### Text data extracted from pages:
━━━━━━━━

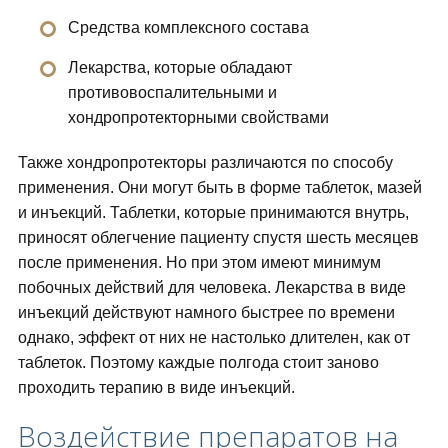
Средства комплексного состава
Лекарства, которые обладают
противовоспалительными и
хондропротекторными свойствами
Также хондропротекторы различаются по способу
применения. Они могут быть в форме таблеток, мазей
и инъекций. Таблетки, которые принимаются внутрь,
приносят облегчение пациенту спустя шесть месяцев
после применения. Но при этом имеют минимум
побочных действий для человека. Лекарства в виде
инъекций действуют намного быстрее по времени
однако, эффект от них не настолько длителен, как от
таблеток. Поэтому каждые полгода стоит заново
проходить терапию в виде инъекций.
Воздействие препаратов на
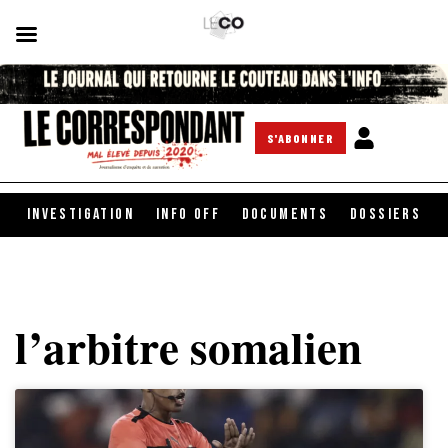
S'ABONNER
INVESTIGATION
INFO OFF
DOCUMENTS
DOSSIERS
l’arbitre somalien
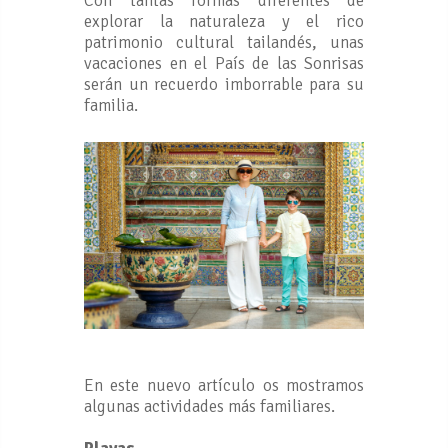
Con tantas formas diferentes de
explorar la naturaleza y el rico
patrimonio cultural tailandés, unas
vacaciones en el País de las Sonrisas
serán un recuerdo imborrable para su
familia.
En este nuevo artículo os mostramos
algunas actividades más familiares.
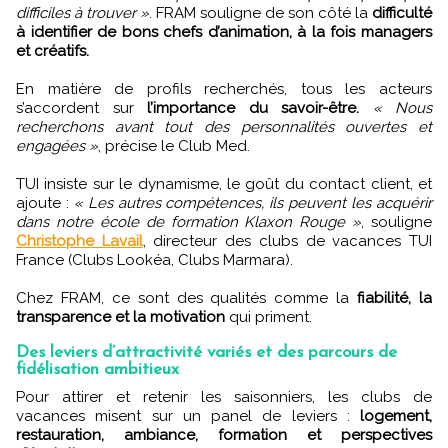
difficiles à trouver »
. FRAM souligne de son côté la
difficulté
à identifier de bons chefs d’animation, à la fois managers
et créatifs.
En matière de profils recherchés, tous les acteurs
s’accordent sur
l’importance du savoir-être.
« Nous
recherchons avant tout des personnalités ouvertes et
engagées »
, précise le Club Med.
TUI insiste sur le dynamisme, le goût du contact client, et
ajoute :
« Les autres compétences, ils peuvent les acquérir
dans notre école de formation Klaxon Rouge »
, souligne
Christophe Lavail
, directeur des clubs de vacances TUI
France (Clubs Lookéa, Clubs Marmara).
Chez FRAM, ce sont des qualités comme la
fiabilité, la
transparence et la motivation
qui priment.
Des leviers d’attractivité variés et des parcours de
fidélisation ambitieux
Pour attirer et retenir les saisonniers, les clubs de
vacances misent sur un panel de leviers :
logement,
restauration, ambiance, formation et perspectives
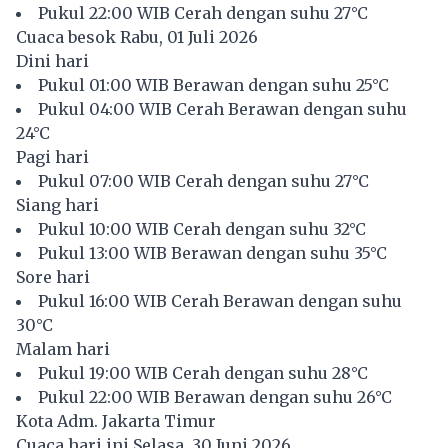
Pukul 22:00 WIB Cerah dengan suhu 27°C
Cuaca besok Rabu, 01 Juli 2026
Dini hari
Pukul 01:00 WIB Berawan dengan suhu 25°C
Pukul 04:00 WIB Cerah Berawan dengan suhu
24°C
Pagi hari
Pukul 07:00 WIB Cerah dengan suhu 27°C
Siang hari
Pukul 10:00 WIB Cerah dengan suhu 32°C
Pukul 13:00 WIB Berawan dengan suhu 35°C
Sore hari
Pukul 16:00 WIB Cerah Berawan dengan suhu
30°C
Malam hari
Pukul 19:00 WIB Cerah dengan suhu 28°C
Pukul 22:00 WIB Berawan dengan suhu 26°C
Kota Adm. Jakarta Timur
Cuaca hari ini Selasa, 30 Juni 2026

━━━━━━━━

### What this task involves:
Show each line of the items that contains the word "виде".

### Output for this task:
побочных действий для человека. Лекарства в виде
проходить терапию в виде инъекций.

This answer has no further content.